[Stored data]
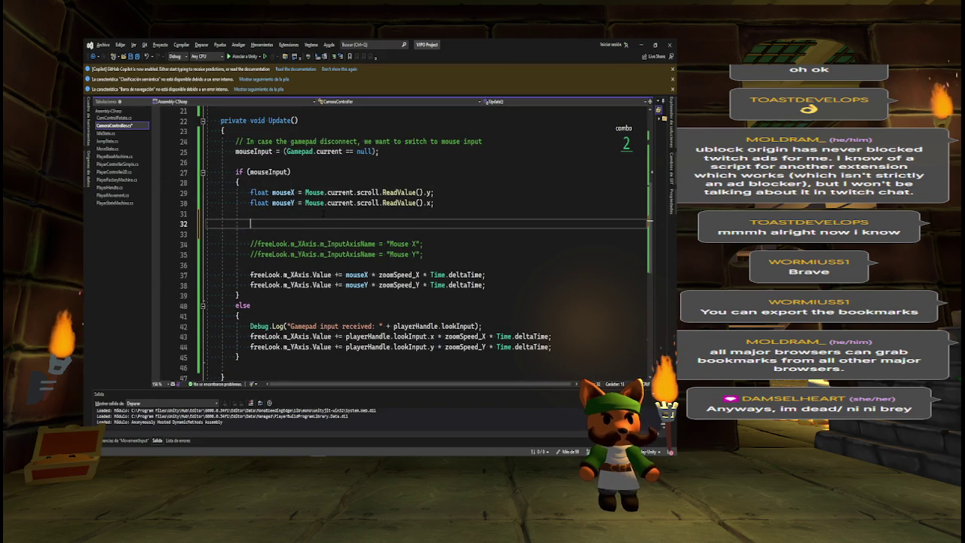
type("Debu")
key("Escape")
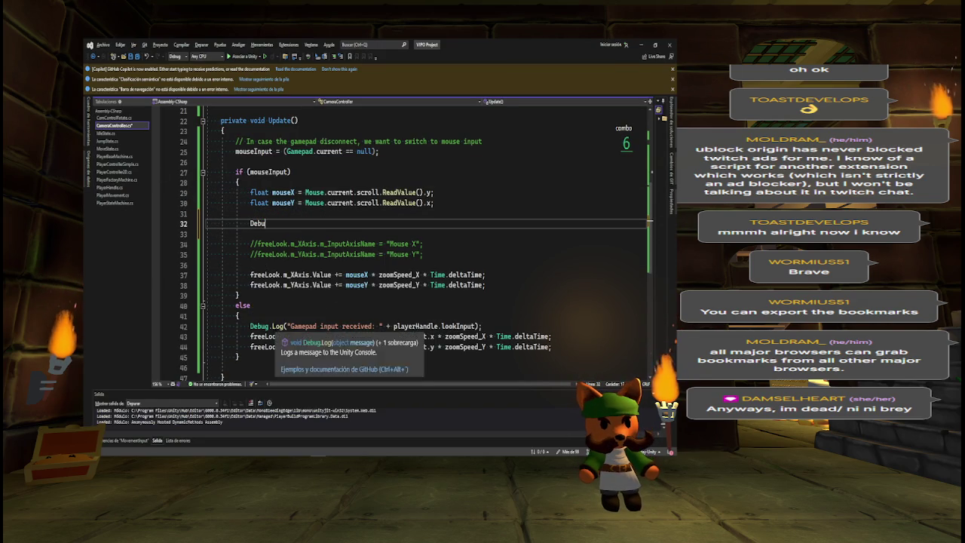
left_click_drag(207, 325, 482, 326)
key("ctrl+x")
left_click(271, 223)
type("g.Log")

- **Prompt**: The entries should be printed again exactly as written, leaving all pictures out.

- **Task result**:
type("Debu")
key("Escape")
left_click_drag(207, 325, 482, 326)
key("ctrl+x")
left_click(271, 223)
type("g.Log")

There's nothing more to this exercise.